Which method is preferred for storing large geometric objects in a quadtree?

Question

When placing geometric objects in a quadtree (or octree), you can place objects that are larger than a single node in a few ways:

1. Placing the object's reference in every leaf for which it is contained
2. Placing the object's reference in the deepest node for which it is fully contained
3. Both #1 and #2

For example:

In this image, you could either place the circle in all four of the leaf nodes (method #1) or in just the root node (method #2) or both (method #3).

For the purposes of querying the quadtree, which method is more commonplace and why?

Answer 1

Assuming you are storing a reference, not the object itself, it may make sense to do this differently depending on your application.

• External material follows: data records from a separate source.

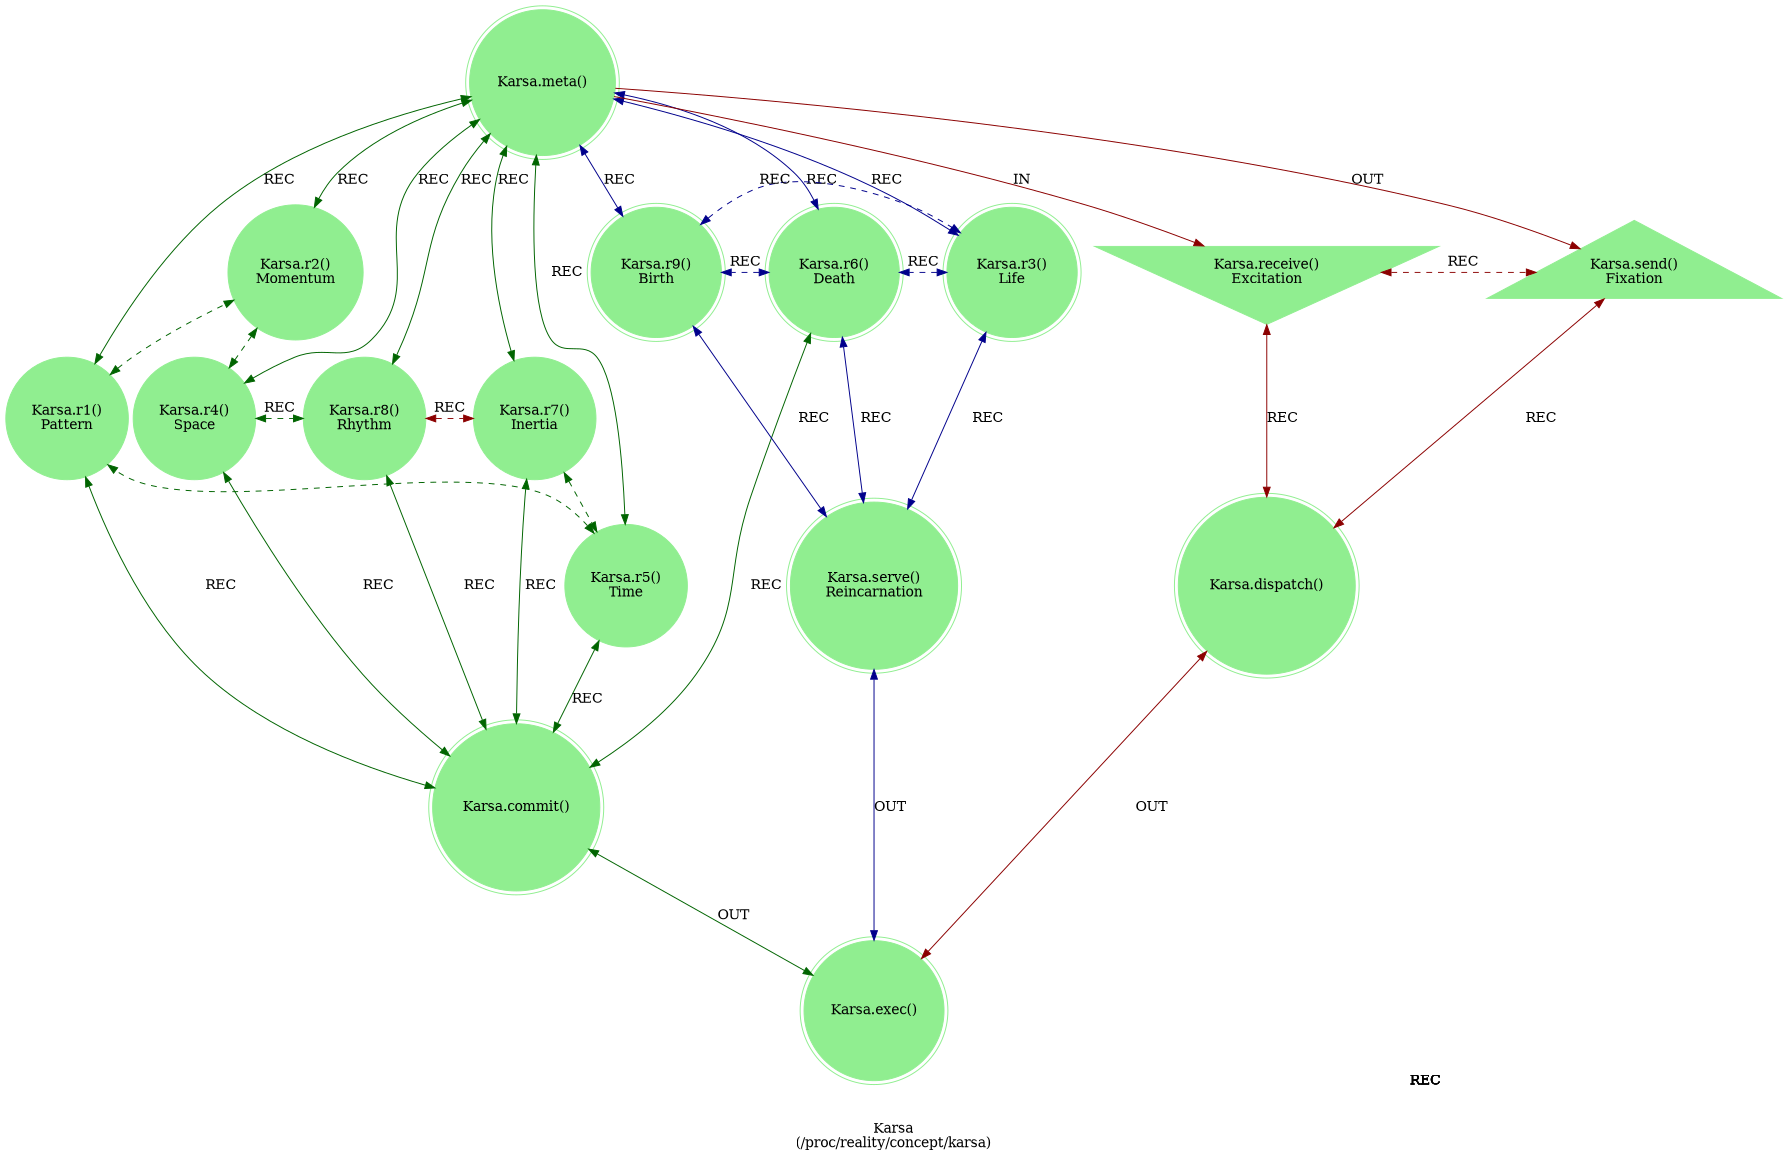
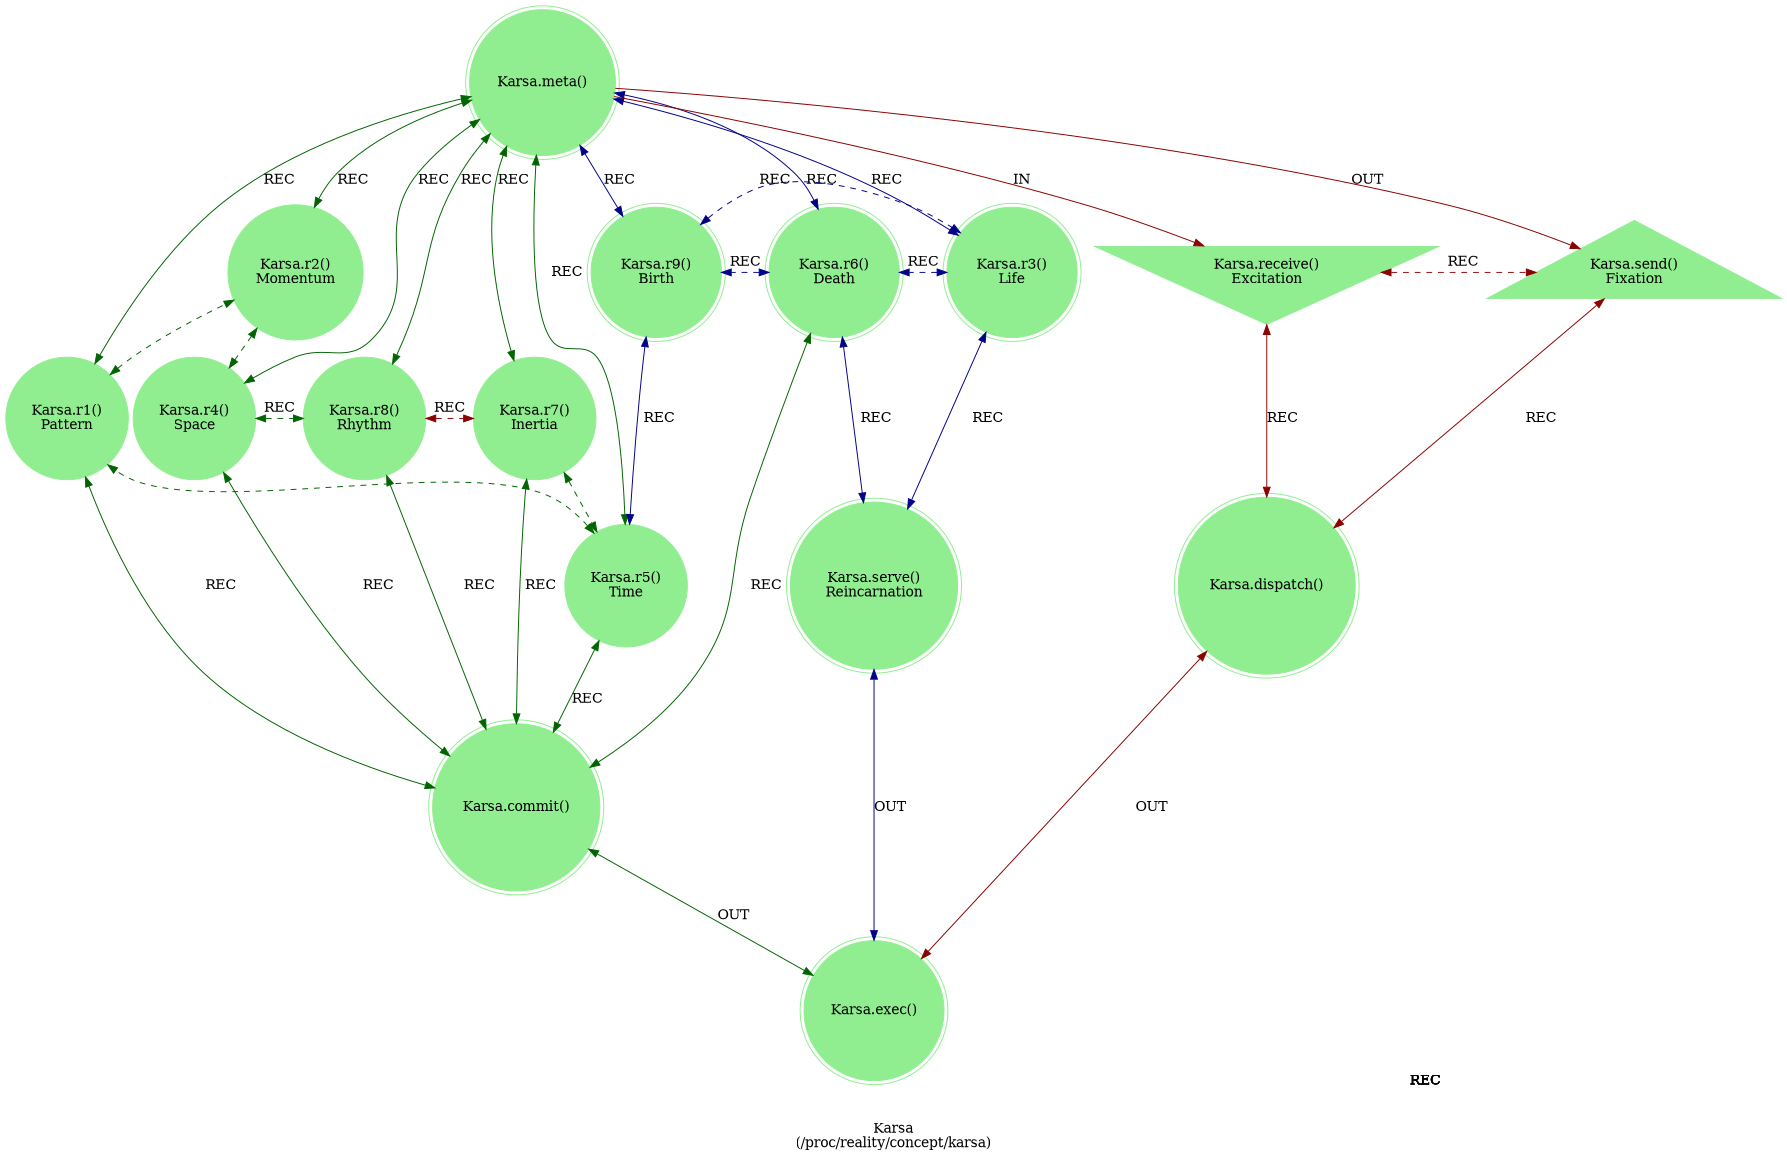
  strict digraph {
    color=lightgray
    label="Karsa\n(/proc/reality/concept/karsa)"
    style=filled
    node [color=lightgreen shape=doublecircle style=filled]
    edge [color=darkgreen dir=both]
    n1 [label="Karsa.meta()"]
    n2 [label="Karsa.r1()\nPattern" shape=circle]
    n3 [label="Karsa.r2()\nMomentum" shape=circle]
    n4 [label="Karsa.r4()\nSpace" shape=circle]
    n5 [label="Karsa.r8()\nRhythm" shape=circle]
    n6 [label="Karsa.r7()\nInertia" shape=circle]
    n7 [label="Karsa.r5()\nTime" shape=circle]
    n8 [label="Karsa.r3()\nLife"]
    n9 [label="Karsa.r6()\nDeath"]
    n10 [label="Karsa.r9()\nBirth"]
    n11 [label="Karsa.receive()\nExcitation" shape=invtriangle]
    n12 [label="Karsa.send()\nFixation" shape=triangle]
    n13 [label="Karsa.commit()"]
    n14 [label="Karsa.serve()\nReincarnation"]
    n15 [label="Karsa.dispatch()"]
    n16 [label="Karsa.exec()"]
    n1 -> n2 [label=REC]
    n1 -> n3 [label=REC]
    n1 -> n4 [label=REC]
    n1 -> n5 [label=REC]
    n1 -> n6 [label=REC]
    n1 -> n7 [label=REC]
    n1 -> n8 [color=darkblue label=REC]
    n1 -> n9 [color=darkblue label=REC]
    n1 -> n10 [color=darkblue label=REC]
    n1 -> n11 [color=darkred label=IN dir=""]
    n1 -> n12 [color=darkred label=OUT dir=""]
    n2 -> n3 [constraint=false label=REC style=dashed]
    n2 -> n13 [label=REC]
    n3 -> n4 [constraint=false label=REC style=dashed]
    n4 -> n5 [constraint=false label=REC style=dashed]
    n4 -> n13 [label=REC]
    n5 -> n6 [color=darkred constraint=false label=REC style=dashed]
    n5 -> n13 [label=REC]
    n6 -> n7 [constraint=false label=REC style=dashed]
    n6 -> n13 [label=REC]
    n7 -> n2 [constraint=false label=REC style=dashed]
    n7 -> n13 [label=REC]
    n8 -> n9 [color=darkblue constraint=false label=REC style=dashed]
    n8 -> n14 [color=darkblue label=REC]
    n9 -> n10 [color=darkblue constraint=false label=REC style=dashed]
    n9 -> n13 [label=REC]
    n9 -> n14 [color=darkblue label=REC]
    n10 -> n8 [color=darkblue constraint=false label=REC style=dashed]
-   n10 -> n14 [color=darkblue label=REC]
+   n10 -> n7 [color=darkblue label=REC]
    n11 -> n12 [color=darkred constraint=false label=REC style=dashed]
    n11 -> n15 [color=darkred label=REC]
    n12 -> n15 [color=darkred label=REC]
    n13 -> n16 [label=OUT]
    n14 -> n16 [color=darkblue label=OUT]
    n15 -> n16 [color=darkred label=OUT]
  }
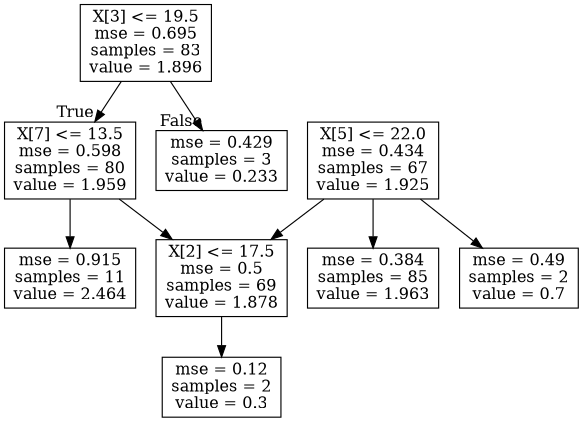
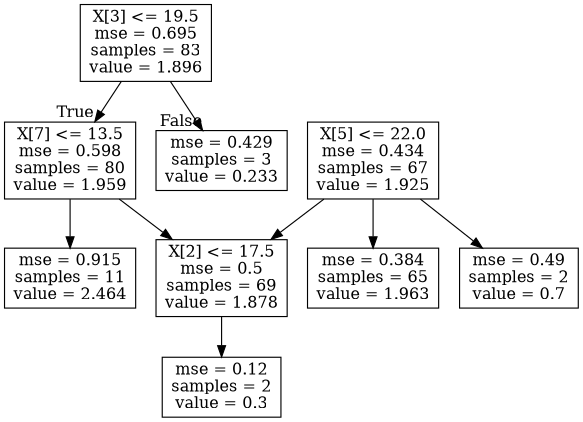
  digraph {
    node [shape=box]
    n1 [label="X[3] <= 19.5\nmse = 0.695\nsamples = 83\nvalue = 1.896"]
    n2 [label="X[7] <= 13.5\nmse = 0.598\nsamples = 80\nvalue = 1.959"]
    n3 [label="mse = 0.429\nsamples = 3\nvalue = 0.233"]
    n4 [label="X[2] <= 17.5\nmse = 0.5\nsamples = 69\nvalue = 1.878"]
    n5 [label="mse = 0.915\nsamples = 11\nvalue = 2.464"]
    n6 [label="mse = 0.12\nsamples = 2\nvalue = 0.3"]
    n7 [label="X[5] <= 22.0\nmse = 0.434\nsamples = 67\nvalue = 1.925"]
-   n8 [label="mse = 0.384\nsamples = 85\nvalue = 1.963"]
+   n8 [label="mse = 0.384\nsamples = 65\nvalue = 1.963"]
    n9 [label="mse = 0.49\nsamples = 2\nvalue = 0.7"]
    n1 -> n2 [headlabel=True labelangle=45 labeldistance=2.5]
    n1 -> n3 [headlabel=False labelangle=-45 labeldistance=2.5]
    n2 -> n4
    n2 -> n5
    n4 -> n6
    n7 -> n4
    n7 -> n8
    n7 -> n9
  }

For instance, if you were computing collisions with this (solid) circle and the collision was occurring in the lower left hand corner, it'd be easier if you had access to all geometry in that leaf directly from that leaf (method #3) (without having to traverse the tree upward and determine inherited geometry). But, say you were just using quadtrees for drawing geometry, you'd want to use method #1, because it only makes sense to draw something in the node for which it is fully contained (it would be more difficult to figure out which portion to draw for each leaf node and where).

As for what is more commonplace, my only experience with quadtrees is with writing an n-body simulation where the geometric objects were really just points that had no area, so I can't definitively answer that.

Answer 2

One of the advantages of a Quadtree is that you don't have to split a node into its child nodes if all of the child nodes would contain the same information. This can save you a lot of memory and can make processing faster.

Following this principle, I think it makes more sense to store it only in the root node (method #2). It could save you a lot of memory and I think would also make processing easier. For example, if you tried to find intersections of the circle with a line that goes through three of the leaf nodes, you would either need to compute the intersection separately for each leaf node, or remember that you already intersected with this circle.

On the other hand, if you have objects in leaf nodes, it could help you eliminate false positives (objects that you have to check for intersection, because they are in the correct node, but that don't actually intersect).

So, I think both approaches have their uses and I'm not sure how to choose which one to use.

I probably wouldn't use approach #3, because I don't see any positives about it.